The Building Safety Act and Roof Terraces: What Duty-Holder Obligations Mean in Practice
The Building Safety Act 2022 introduced a duty-holder framework that fundamentally changes who carries design-stage responsibility for decisions made above occupied space. For architects specifying roof terraces on higher-risk buildings, the implications are direct and largely unaddressed in current practice.
Balconette, the manufacturer of the BalcoDeck® non-penetrative deck and balustrade system and holder of patent GB2636232, is calling attention to the specific obligations the BSA creates for Principal Designers specifying roof terrace details - and the documentation gap that most architects have not yet closed.
The golden thread and the roof terrace fixing
The Building Safety Act requires a continuous documentary record - the golden thread - from design intent through to as-built completion and beyond. For higher-risk buildings, this record must be maintained and made available to the Building Safety Regulator throughout the building’s lifecycle.
A penetrative balustrade fixing installed by a subcontractor after the waterproofing membrane was signed off represents a break in that thread. The membrane specification is recorded. The waterproofing installation is certified. But the fixing through that membrane, made weeks or months later by a different trade, may not appear in any document that connects back to the design intent for the waterproofing system.
This is not a theoretical risk. On conventional roof terrace projects, the structural engineer specifies the balustrade fixing, the waterproofing contractor installs the membrane, and the balustrade installer introduces fixings through it at a later programme stage. There is no single document that records the interface between these three scopes, confirms that the membrane manufacturer was consulted, or provides evidence that the membrane integrity was verified after the fixings were installed.
Under the BSA, the Principal Designer carries a duty to ensure that design information is compiled, managed and handed over in a way that supports the golden thread. A fixing that compromises the waterproofing system and is not documented as part of the design record is a golden thread problem - not just a waterproofing one.

What the duty-holder framework changes
Before the BSA, an architect whose specification led to a roof terrace leak had a PI exposure that played out through the courts, often years after practical completion. The BSA does not remove that exposure - but it adds a regulatory dimension. The Principal Designer who cannot demonstrate that the golden thread was maintained for a higher-risk building above 18m is not simply at risk of a negligence claim. They are at risk of regulatory scrutiny.

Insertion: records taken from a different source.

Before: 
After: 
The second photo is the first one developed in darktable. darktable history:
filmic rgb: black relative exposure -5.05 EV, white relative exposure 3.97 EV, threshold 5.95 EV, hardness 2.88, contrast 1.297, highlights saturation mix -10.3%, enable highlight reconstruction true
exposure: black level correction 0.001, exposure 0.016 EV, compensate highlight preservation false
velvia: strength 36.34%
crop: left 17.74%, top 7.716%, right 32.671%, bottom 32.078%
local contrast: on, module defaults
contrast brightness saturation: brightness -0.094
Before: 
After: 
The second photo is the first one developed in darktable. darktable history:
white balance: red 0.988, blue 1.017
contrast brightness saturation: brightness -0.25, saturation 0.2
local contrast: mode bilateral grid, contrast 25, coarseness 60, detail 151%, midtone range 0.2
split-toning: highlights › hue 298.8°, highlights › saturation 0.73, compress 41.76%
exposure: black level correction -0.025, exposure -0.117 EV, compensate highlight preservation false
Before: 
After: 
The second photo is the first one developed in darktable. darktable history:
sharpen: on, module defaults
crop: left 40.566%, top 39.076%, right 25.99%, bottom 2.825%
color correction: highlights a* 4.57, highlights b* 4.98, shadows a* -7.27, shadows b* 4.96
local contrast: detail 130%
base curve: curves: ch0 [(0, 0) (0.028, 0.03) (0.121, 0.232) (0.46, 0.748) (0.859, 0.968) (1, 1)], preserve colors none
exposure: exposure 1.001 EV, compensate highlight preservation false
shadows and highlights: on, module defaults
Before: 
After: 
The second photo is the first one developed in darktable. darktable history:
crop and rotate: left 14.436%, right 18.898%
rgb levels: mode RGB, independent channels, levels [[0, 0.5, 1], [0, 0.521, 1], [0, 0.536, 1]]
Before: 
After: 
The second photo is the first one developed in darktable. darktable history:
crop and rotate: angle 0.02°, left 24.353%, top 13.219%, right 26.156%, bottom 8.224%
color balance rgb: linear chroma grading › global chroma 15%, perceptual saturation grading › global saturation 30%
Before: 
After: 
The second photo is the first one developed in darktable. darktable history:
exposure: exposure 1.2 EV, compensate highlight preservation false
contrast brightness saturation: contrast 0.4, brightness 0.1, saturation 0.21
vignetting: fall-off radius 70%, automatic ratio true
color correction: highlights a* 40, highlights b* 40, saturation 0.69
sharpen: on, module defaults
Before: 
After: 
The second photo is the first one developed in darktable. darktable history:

The Act also changes the accountability structure at design stage. The Principal Designer is now explicitly responsible for coordinating design information across disciplines. Where a roof terrace involves structural, waterproofing and balustrade scopes that traditionally have not coordinated at the interface, the Principal Designer cannot simply issue drawings and leave the coordination to the contractor. The BSA requires that design information is coordinated before it reaches the site.
What non-penetrative certification provides
Effi Wolff, founder of Balconette and creator of the BalcoDeck® system, said: “The Building Safety Act has created a documentation requirement that penetrative balustrade systems cannot satisfy cleanly. When you have three trades - structural engineer, waterproofer and balustrade installer - each working in sequence with no single document connecting their scopes, the golden thread has a gap in it. BalcoDeck® was designed so that the structural performance and the membrane integrity are confirmed in a single Certificate of Compliance. That’s not just a product benefit - it’s a direct response to what the BSA now requires.”
The BalcoDeck® Certificate of Compliance covers structural load compliance to BS EN 1991-1-4 and BS 6180, membrane integrity confirmation, installation methodology documentation, and pre- and post-installation survey records. It provides a single document that can be incorporated into the golden thread information pack for the building.
For architects specifying roof terraces on higher-risk buildings, the question is no longer just whether the detail works at practical completion. It is whether the documentation supports the duty-holder obligations that extend from design stage through the building’s lifetime.